- Extracted data -
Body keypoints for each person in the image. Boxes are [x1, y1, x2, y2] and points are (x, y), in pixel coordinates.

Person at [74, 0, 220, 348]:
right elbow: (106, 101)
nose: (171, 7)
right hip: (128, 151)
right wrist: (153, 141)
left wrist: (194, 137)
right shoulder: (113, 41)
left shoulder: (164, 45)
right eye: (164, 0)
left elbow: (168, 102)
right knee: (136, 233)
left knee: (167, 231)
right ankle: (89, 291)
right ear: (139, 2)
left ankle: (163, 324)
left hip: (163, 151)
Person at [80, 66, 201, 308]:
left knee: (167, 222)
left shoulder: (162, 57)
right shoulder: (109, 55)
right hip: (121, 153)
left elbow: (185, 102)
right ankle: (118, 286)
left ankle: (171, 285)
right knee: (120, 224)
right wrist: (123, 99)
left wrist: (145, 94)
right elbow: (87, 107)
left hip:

- Work task -
Once you have counted every line in the listing that holds the string "shoulder", give that number and nothing else.

- Task answer -
4